Green: All primary and replica shards are active.
Yellow: All primary shards are active, but some or all replica shards are not allocated.
Red: Some or all primary shards are not active.
Shards in Elasticsearch
What is a Shard?
In Elasticsearch, a shard is a basic unit of data storage and search. Elasticsearch uses a distributed architecture to handle large amounts of data and provide scalable and efficient search capabilities. Sharding is the process of breaking down the index into smaller, more manageable pieces called shards. Understanding shards is crucial for designing and optimizing Elasticsearch clusters.
Each index is divided into multiple primary and replica shards.
Types of Shards
Primary Shards: Primary shards contain the main data and handle all write operations. The number of primary shards is set when creating an index and cannot be changed later.

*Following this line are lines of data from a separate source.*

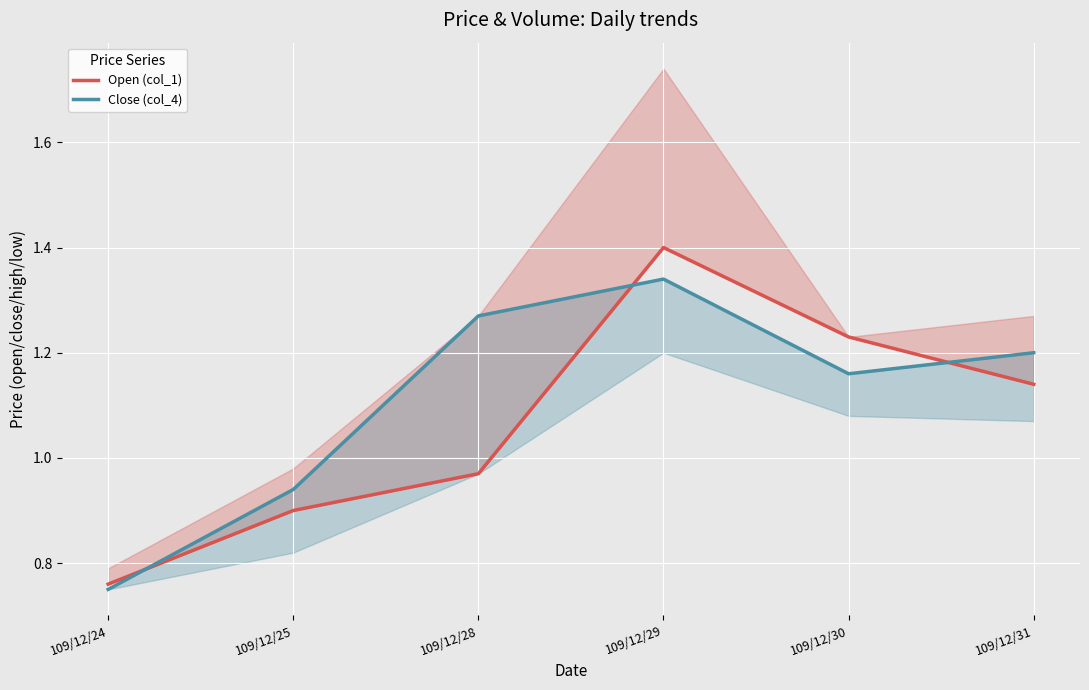

How many lines are shown in the chart?

2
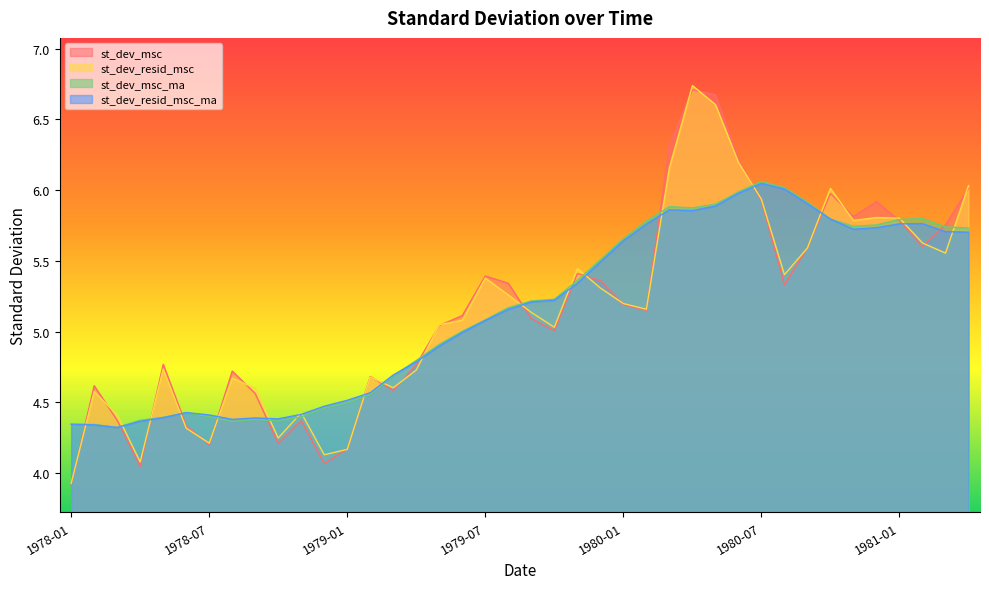

True or false: st_dev_msc_ma has a value of 4.4 at 1978-04.

True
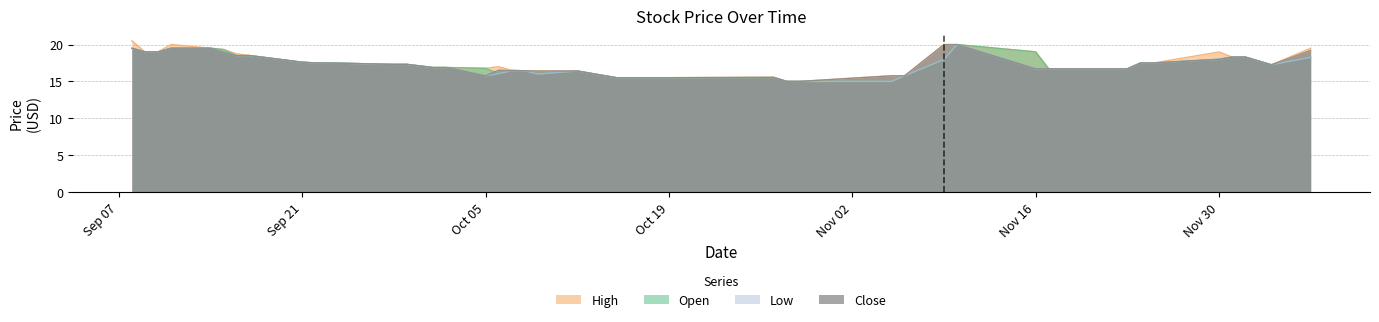

How many data points in Low are above 17?

22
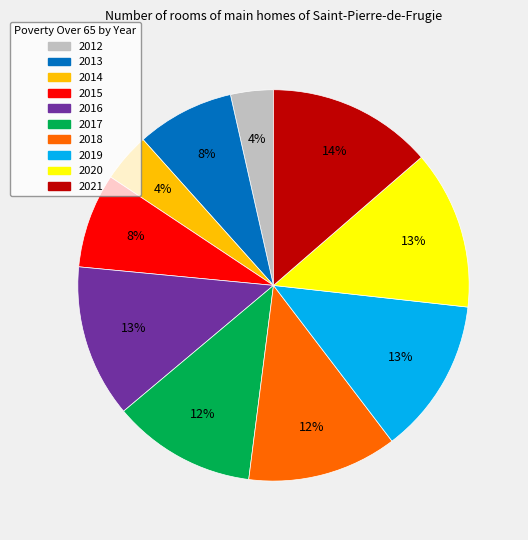

What percentage is the 2021 slice, to the nearest percent?

14%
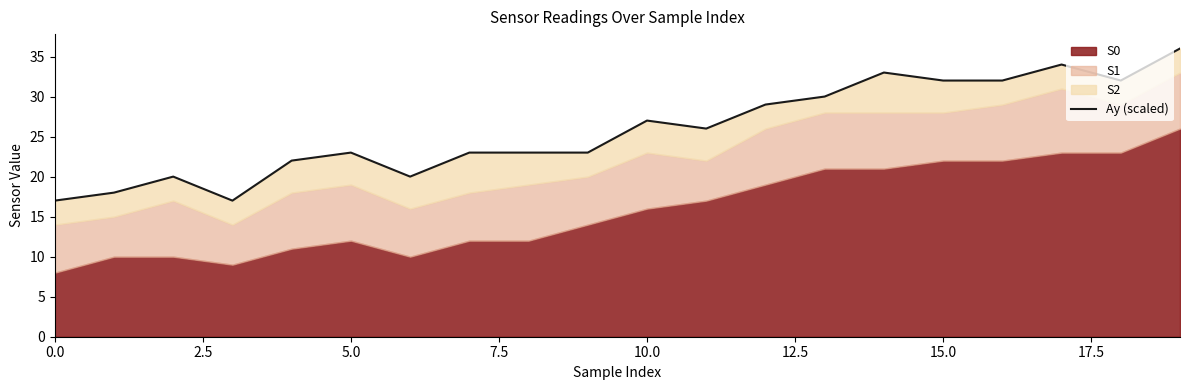

What value does the data have at 17?

34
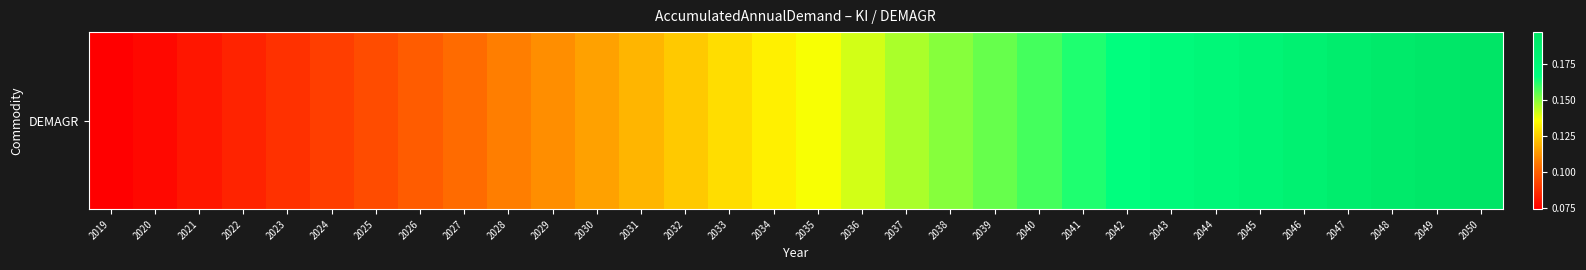

How many distinct data groups are displayed?

1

Replica Shards: Replica shards are copies of the primary shards, serving as failover mechanisms. They improve system resilience and enable parallel search and retrieval operations.
Let’s consider a cluster comprising 2 dedicated master-eligible nodes and 2 data nodes. Additionally, there is an index with 3 primary shards and 1 replica. The diagram below illustrates how Elasticsearch distributes the 6 shards (3 primary shards and 1 replica of each) across the data nodes in the cluster:
In this scenario, each data node hosts both primary and replica shards, ensuring that the index’s data is distributed across the available nodes for fault tolerance. Elasticsearch will automatically handle failover scenarios, utilizing the replicas in case of node failures to maintain data availability.
Distributed Storage
- Elasticsearch is designed to be a distributed system, meaning that it can efficiently distribute and store data across multiple nodes in a cluster.
- Shards are distributed across nodes to distribute both the storage and processing load.
Scaling and Performance
- Sharding enables horizontal scaling, allowing Elasticsearch to handle large amounts of data and traffic by adding more nodes to the cluster.
- Each shard can be independently processed by a node, allowing for parallelism and improved search performance.
Search and Query Distribution
- When a search query is executed, it is distributed across all relevant shards in parallel, improving query performance.
- This parallelism is possible because each shard holds a subset of the data, and the results are aggregated to form the final result set.
Rebalancing
- Elasticsearch automatically redistributes shards across nodes to ensure a balanced distribution of data and workload.
- This process is known as shard rebalancing and is triggered when new nodes are added to the cluster or when nodes are removed.
Failure Tolerance
- Having multiple replicas of a shard provides fault tolerance. If a node containing a primary shard fails, one of its replica shards can be promoted to the primary role, ensuring continued availability of the data.
Indices in Elasticsearch
What is an Index?
An index is a collection of documents sharing similar characteristics. It serves as the primary unit for organizing and managing data within Elasticsearch. Each document within an index is uniquely identified by a document ID. Indices are analogous to tables in a relational database.
Index Settings and Mappings
Index settings define the configuration of an index, such as the number of primary shards and replica shards. Mappings define the data types and properties for fields within documents, influencing how Elasticsearch indexes and searches the data.
Documents
In Elasticsearch, documents are the basic units of information that are stored and indexed. They are essentially JSON objects that contain the actual data you want to store and search.
Conclusion
In summary, understanding the basics of Elasticsearch architecture is fundamental for efficiently deploying and managing Elasticsearch clusters. Nodes, clusters, shards, and indices are essential components that collectively contribute to the scalability, performance, and resilience of Elasticsearch in various use cases. Regular monitoring, proper configuration, and careful planning are key to maintaining a healthy Elasticsearch environment.